Caminhadas mostram belezas do
Bestança
Manuel Vitorino
Participantes mergulharam num rio e
descobriam paisagens de sonho
Foram ao vale de Bestança com um
desejo comum: conhecer um dos rios menos poluído da Europa, conviver com a
Natureza e partir à descoberta do paraíso. Alguns desistiram a
meio da jornada, mas todos prometeram repetir a dose. A luta contra a
polémica construção da barragem ganhou mais adeptos. Ainda se ouvia
cantar o galo e já cerca de uma centena de aventureiros marchavam em
direcção às profundezas do vale do Bestança. Não tinham cartas
tipográficas, nem bússolas. O rio e as suas margens serviram de rota. A
viagem teve início em Poldras e, mal tinham dado o gosto ao pé, ficavam a
saber que, numa casa de pedra perdida no meio do lugar, tinha nascido o
famoso explorador africano Serpa Pinto, autor do célebre mapa côr-de-rosa,
em África. Foi a primeira surpresa do dia. Gavino Vaz Pedro, membro da
Associação para a Defesa do Vale do Bestança, deu mais pormenores do
roteiro: «A descida até ao rio demora cerca de 30 minutos. O caminho não é
muito complicado», assegurou. As dificuldades e as maravilhas da rota
vieram depois. Com a entrada no acidentado Bestança, os participantes
tiveram de percorrer, a pé, por entre rochedos e quedas de água, cerca de
sete quilómetros. O calor não foi muito sufocante, mas a caminhada até ao
lugar do Prado, em Valverde, onde estava montado o acampamento, foi dura,
difícil e longa. Ao todo, foram gastas cerca de sete horas, isto é, um
quilómetro percorrido a pé e debaixo de água demorou uma
hora.
Todos os sacrifícios
«A descida do rio valeu
todos os sacrifícios. A beleza que nos rodeia é única e, como tal, não
vamos permitir que a destruam», sinteziou Jorge Ventura, presidente da
Associação que, pela décima vez consecutiva, promove a viagem ao interior
do Bestança. «A caminhada não foi fácil, mas aquilo que se ganhou
supera todas as dificuldades. Só o prazer de tomar banho num rio sem
poluição e com uma paisagem fantástica, vale o sacrifício», aludiu o juiz
Fernando Oliveira. Nesta viagem ao desconhecido, também participou o
pequeno Artur Sousa, de 7 anos, do Porto. Veio acompanhado do pai,
comportou-se «como gente grande» e não teve medo de ultrapassar as muitas
barreiras encontradas. «Gostei muito de cá vir. Até pude tomar banho no
rio e saber mais coisas sobre o vale. Para o ano e caso o meu pai queira
voltar ao Bestança, volto a fazer-lhe companhia» afirmou. A meio da
descida, junto à ponte de traça românica de Covelas, os participantes
fizeram uma curta pausa para um ligeiro almoço e retemperar energias. A
etapa seguinte levou-os até ao acampamento, onde, depois do banho, foi
servido um cabrito assado a lenha, com arroz e batatas de
forno. anteontem, o programa foi mais ligeiro e serviu para a centena
de visitantes conhecer o património local, as pontes com história e as
belezas naturais do concelho. Uma caminhada que qualquer um pode fazer,
para conhecer um dos muitos lugares paradisíacos de
Cinfães.

• • • •

[Exercício]: Prossiga o texto sobre as caminhadas no vale do Bestança a partir da última frase apresentada. As linhas apresentadas a seguir provêm de outra fonte.

• • • •

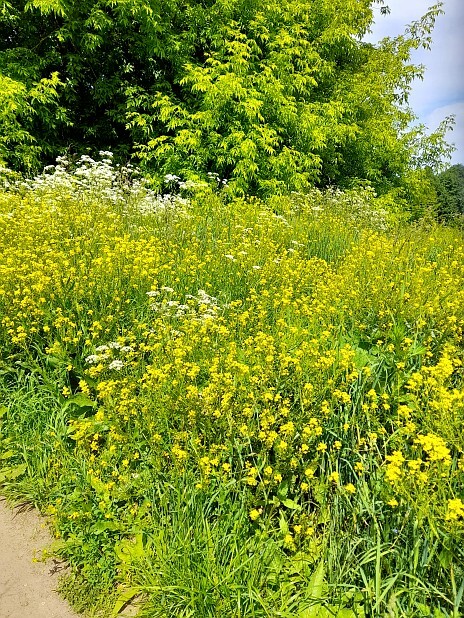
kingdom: Plantae
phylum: Tracheophyta
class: Magnoliopsida
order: Brassicales
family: Brassicaceae
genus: Barbarea
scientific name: Barbarea vulgaris
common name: Cressy-greens
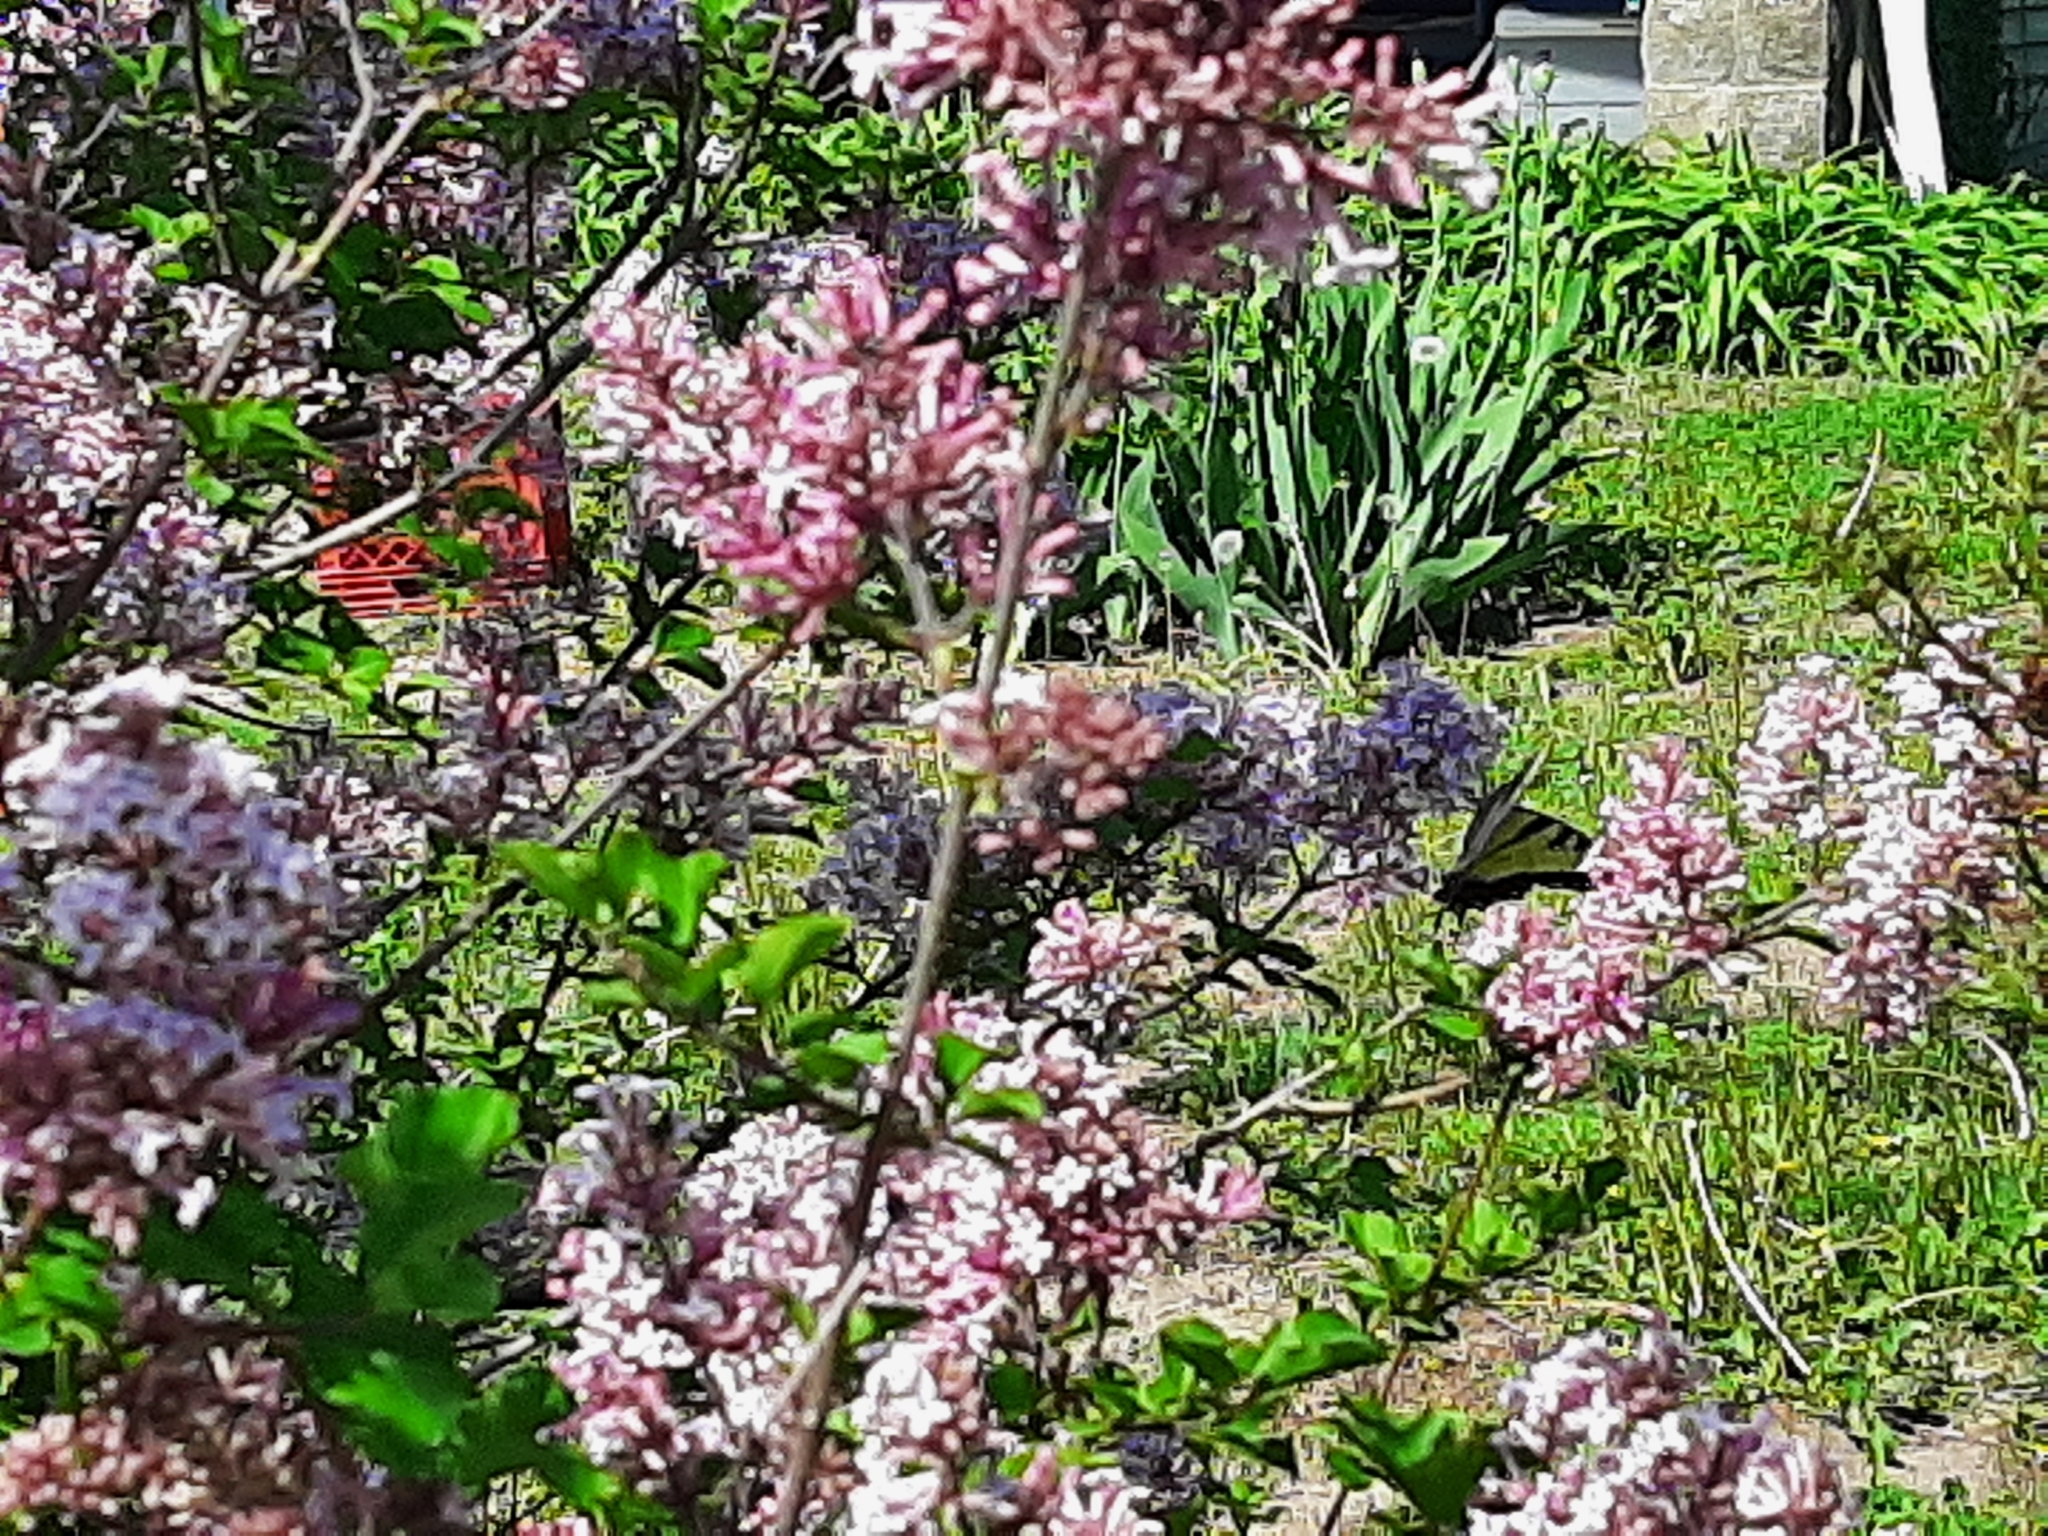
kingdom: Animalia
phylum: Arthropoda
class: Insecta
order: Lepidoptera
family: Papilionidae
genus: Papilio
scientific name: Papilio glaucus
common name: Tiger swallowtail
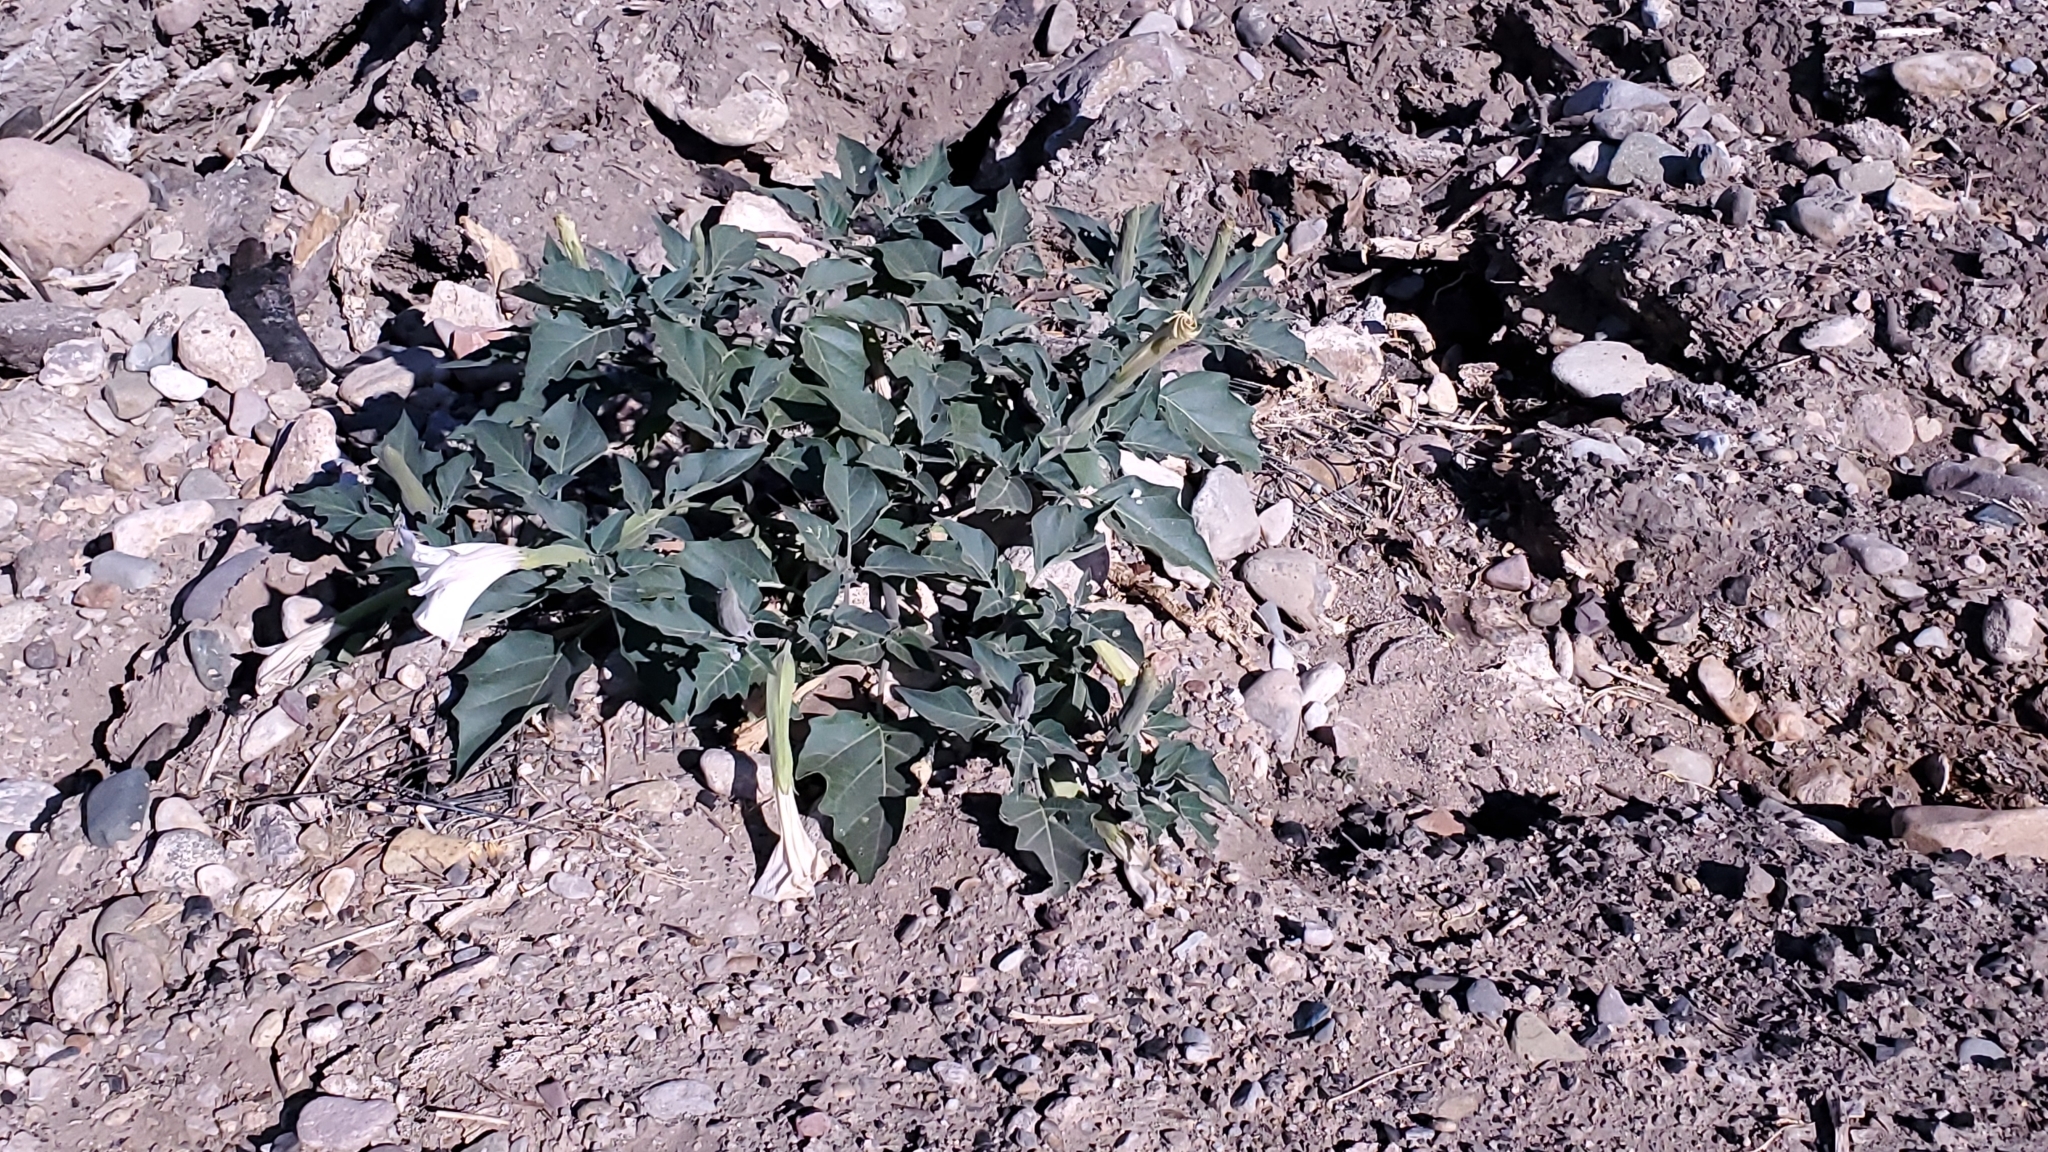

• • • •

[Resposta]:
Vale com vestígios da Idade Média
O rio
Bestança nasce na serra do Montemuro e desagua no rio Douro. Ao longo dos
seus cerca de 13,5 quilómetros de extensão, sobressai a verdura da
paisagem e as águas sempre cristalinas. Por isso, muitos dos moradores
daquela zona não percebem que o vale do Bestança com inegável valor
turístico/cultural e incluído na Rede Natura 2000, possa servir de cenário
à construção de duas mini-hídricas. «O Ministério do Ambiente não pode
dar luz verde a um projecto que vai destruir o património local e causar
impactos negativos na economia da região. O equilíbrio ecológico do rio
deverá merecer mais respeito pelos organismos responsáveis pela defesa do
Ambiente», lembrou Jorge Ventura. Além das belezas naturais do vale do
Bestança, o visitante que vá a Cinfães do Douro, encontra inúmeros
vestígios arqueológicos, designadamente, na Quinta da Chieira, em
Cidadelhe; uma sepultura antropomórfica de características medievais, em
Ferreiros de Tendais; a ponte de Enxidrô, na vila de Muros, em Tendais; ou
a torre senhorial de Chã, em Ferreiros de Tendais. «A defesa do vale do
Bestança, pressupõe a preservação do nosso património e legado histórico»,
concluiu Jorge Ventura.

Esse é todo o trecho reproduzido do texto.